[Dataset items]
- Opening Delimiter -
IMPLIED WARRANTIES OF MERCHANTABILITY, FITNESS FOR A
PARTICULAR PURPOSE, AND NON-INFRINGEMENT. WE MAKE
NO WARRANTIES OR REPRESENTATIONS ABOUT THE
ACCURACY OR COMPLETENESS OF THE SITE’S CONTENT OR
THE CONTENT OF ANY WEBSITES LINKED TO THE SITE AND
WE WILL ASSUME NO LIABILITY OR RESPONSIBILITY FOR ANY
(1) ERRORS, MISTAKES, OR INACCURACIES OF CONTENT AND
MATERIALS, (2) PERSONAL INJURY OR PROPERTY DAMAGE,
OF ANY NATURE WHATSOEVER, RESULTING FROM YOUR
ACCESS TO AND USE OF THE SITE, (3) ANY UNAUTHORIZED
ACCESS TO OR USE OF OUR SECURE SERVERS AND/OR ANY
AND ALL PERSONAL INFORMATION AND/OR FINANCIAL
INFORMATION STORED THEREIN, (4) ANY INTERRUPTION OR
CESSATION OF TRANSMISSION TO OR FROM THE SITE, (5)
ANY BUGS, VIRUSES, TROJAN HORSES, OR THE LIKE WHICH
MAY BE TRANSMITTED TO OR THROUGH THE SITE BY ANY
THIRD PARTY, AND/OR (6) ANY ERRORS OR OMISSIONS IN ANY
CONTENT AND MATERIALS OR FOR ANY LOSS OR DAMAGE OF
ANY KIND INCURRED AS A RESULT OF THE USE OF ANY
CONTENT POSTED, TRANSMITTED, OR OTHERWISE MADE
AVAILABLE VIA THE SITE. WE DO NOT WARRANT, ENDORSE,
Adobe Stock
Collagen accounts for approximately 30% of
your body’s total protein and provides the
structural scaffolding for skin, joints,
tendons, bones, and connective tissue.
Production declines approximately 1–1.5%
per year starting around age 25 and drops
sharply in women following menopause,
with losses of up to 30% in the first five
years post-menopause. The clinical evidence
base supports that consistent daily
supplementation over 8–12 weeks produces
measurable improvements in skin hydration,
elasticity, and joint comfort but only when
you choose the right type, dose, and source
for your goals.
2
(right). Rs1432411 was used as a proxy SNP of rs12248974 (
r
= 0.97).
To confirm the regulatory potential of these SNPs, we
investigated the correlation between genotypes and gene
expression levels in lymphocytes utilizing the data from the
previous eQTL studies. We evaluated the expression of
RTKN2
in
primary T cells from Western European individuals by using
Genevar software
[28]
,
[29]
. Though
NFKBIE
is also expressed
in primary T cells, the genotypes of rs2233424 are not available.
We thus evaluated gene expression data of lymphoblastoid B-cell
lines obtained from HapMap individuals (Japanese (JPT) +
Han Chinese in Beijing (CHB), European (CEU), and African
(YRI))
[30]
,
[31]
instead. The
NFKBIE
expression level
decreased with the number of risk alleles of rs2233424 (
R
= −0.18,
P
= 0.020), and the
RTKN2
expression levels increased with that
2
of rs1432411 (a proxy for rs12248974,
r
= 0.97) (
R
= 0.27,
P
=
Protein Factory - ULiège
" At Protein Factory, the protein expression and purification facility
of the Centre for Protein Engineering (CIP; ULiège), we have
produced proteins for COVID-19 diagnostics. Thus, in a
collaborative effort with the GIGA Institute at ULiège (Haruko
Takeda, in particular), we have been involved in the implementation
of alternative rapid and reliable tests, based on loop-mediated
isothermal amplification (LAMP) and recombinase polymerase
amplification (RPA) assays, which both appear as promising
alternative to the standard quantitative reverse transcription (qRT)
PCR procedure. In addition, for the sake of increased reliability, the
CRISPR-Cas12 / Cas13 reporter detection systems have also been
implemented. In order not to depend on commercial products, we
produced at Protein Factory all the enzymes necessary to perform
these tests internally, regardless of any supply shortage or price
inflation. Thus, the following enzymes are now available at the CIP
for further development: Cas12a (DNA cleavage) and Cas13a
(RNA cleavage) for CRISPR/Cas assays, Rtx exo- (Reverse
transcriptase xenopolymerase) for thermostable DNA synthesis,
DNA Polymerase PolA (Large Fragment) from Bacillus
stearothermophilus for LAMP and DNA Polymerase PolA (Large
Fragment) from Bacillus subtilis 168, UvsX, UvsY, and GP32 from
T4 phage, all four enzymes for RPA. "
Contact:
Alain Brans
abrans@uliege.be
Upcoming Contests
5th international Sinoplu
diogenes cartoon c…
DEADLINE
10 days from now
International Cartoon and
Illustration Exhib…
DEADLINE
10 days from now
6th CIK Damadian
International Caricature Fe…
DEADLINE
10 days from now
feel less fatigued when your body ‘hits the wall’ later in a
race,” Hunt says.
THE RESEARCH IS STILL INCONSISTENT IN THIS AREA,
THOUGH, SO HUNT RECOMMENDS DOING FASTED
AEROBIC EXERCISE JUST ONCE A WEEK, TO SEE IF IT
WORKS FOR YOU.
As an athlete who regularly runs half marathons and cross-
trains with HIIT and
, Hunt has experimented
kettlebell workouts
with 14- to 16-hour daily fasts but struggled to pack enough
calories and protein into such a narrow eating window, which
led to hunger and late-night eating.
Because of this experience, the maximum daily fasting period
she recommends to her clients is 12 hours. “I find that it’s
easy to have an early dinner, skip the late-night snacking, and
- Closing Delimiter -
- Opening Delimiter -
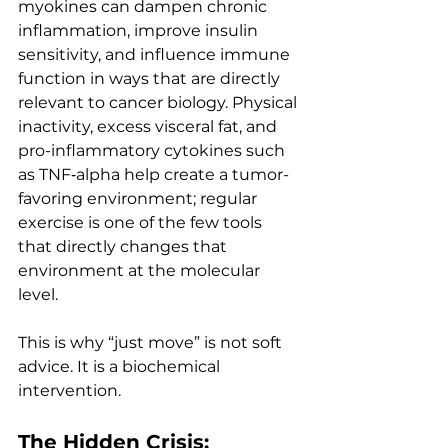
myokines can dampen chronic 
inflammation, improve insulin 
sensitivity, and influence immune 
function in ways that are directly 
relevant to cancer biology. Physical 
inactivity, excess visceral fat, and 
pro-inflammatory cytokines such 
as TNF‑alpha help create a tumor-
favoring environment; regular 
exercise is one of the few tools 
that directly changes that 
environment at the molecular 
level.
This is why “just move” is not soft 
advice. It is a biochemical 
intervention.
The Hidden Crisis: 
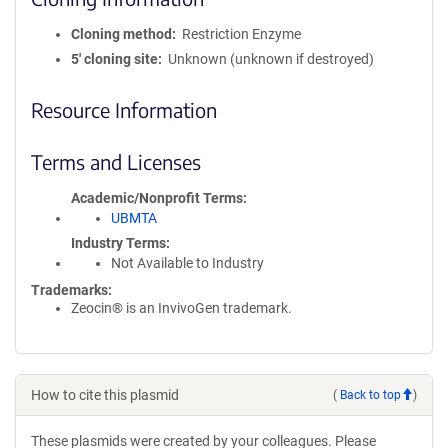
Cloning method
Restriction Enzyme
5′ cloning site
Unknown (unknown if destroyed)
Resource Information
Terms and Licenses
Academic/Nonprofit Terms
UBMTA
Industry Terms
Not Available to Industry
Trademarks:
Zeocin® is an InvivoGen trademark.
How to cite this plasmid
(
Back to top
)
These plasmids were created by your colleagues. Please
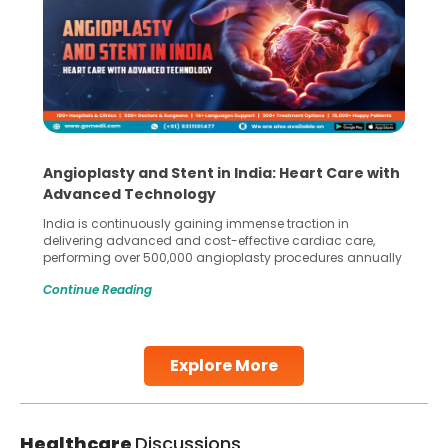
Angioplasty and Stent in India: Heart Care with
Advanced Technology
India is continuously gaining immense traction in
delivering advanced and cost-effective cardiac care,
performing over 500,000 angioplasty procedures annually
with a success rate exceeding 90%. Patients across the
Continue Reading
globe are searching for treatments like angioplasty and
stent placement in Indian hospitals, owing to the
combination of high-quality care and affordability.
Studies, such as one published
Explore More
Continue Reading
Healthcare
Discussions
- Closing Delimiter -
- Opening Delimiter -
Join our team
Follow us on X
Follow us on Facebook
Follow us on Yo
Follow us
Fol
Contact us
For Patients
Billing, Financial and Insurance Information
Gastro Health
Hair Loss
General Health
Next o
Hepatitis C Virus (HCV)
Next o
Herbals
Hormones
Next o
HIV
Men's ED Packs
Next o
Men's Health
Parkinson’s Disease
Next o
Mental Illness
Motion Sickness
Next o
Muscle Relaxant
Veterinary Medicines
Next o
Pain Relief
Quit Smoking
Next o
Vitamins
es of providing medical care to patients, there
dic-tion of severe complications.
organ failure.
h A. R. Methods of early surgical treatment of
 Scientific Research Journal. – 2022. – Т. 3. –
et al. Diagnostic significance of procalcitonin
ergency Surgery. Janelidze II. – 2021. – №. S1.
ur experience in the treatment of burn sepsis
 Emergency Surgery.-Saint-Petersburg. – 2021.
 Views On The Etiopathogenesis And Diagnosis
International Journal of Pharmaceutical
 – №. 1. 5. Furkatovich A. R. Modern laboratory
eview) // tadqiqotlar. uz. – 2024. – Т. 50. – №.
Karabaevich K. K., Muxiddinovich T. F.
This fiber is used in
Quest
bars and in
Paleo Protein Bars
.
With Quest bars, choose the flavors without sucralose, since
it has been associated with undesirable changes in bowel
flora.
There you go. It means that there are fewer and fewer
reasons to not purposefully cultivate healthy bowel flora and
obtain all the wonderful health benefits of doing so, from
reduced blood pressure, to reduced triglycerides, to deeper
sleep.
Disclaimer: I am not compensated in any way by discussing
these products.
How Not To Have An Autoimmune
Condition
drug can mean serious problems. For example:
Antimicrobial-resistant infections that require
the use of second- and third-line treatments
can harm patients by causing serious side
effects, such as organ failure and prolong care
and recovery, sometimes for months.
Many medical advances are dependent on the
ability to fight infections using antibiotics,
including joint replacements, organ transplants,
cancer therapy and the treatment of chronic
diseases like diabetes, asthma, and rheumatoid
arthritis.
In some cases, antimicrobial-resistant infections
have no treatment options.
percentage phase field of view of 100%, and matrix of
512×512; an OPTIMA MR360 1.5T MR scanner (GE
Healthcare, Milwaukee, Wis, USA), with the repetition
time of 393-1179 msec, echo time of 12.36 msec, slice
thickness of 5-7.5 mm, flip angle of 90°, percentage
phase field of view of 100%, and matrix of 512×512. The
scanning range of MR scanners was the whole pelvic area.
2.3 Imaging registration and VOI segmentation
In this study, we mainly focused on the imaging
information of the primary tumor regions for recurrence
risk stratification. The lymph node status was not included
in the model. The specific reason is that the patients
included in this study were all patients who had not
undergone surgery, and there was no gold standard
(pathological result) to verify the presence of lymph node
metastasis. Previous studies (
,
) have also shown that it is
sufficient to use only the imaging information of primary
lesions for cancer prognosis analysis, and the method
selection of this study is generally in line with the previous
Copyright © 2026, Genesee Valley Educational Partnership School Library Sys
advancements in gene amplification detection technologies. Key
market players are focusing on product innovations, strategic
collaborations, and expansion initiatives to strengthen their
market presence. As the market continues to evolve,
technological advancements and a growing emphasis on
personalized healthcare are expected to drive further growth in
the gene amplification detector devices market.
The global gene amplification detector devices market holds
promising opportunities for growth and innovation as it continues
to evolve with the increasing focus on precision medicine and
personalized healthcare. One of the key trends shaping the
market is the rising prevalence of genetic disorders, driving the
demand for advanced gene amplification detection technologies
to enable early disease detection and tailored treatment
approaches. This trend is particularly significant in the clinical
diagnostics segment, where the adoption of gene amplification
- Closing Delimiter -
--- What the task requires ---
The line above containing "trains with HIIT and", the line containing "she recommends to", and every line between them are to be transcribed exactly; no other line is wanted.

--- Exercise answer ---
trains with HIIT and
, Hunt has experimented
kettlebell workouts
with 14- to 16-hour daily fasts but struggled to pack enough
calories and protein into such a narrow eating window, which
led to hunger and late-night eating.
Because of this experience, the maximum daily fasting period
she recommends to her clients is 12 hours. “I find that it’s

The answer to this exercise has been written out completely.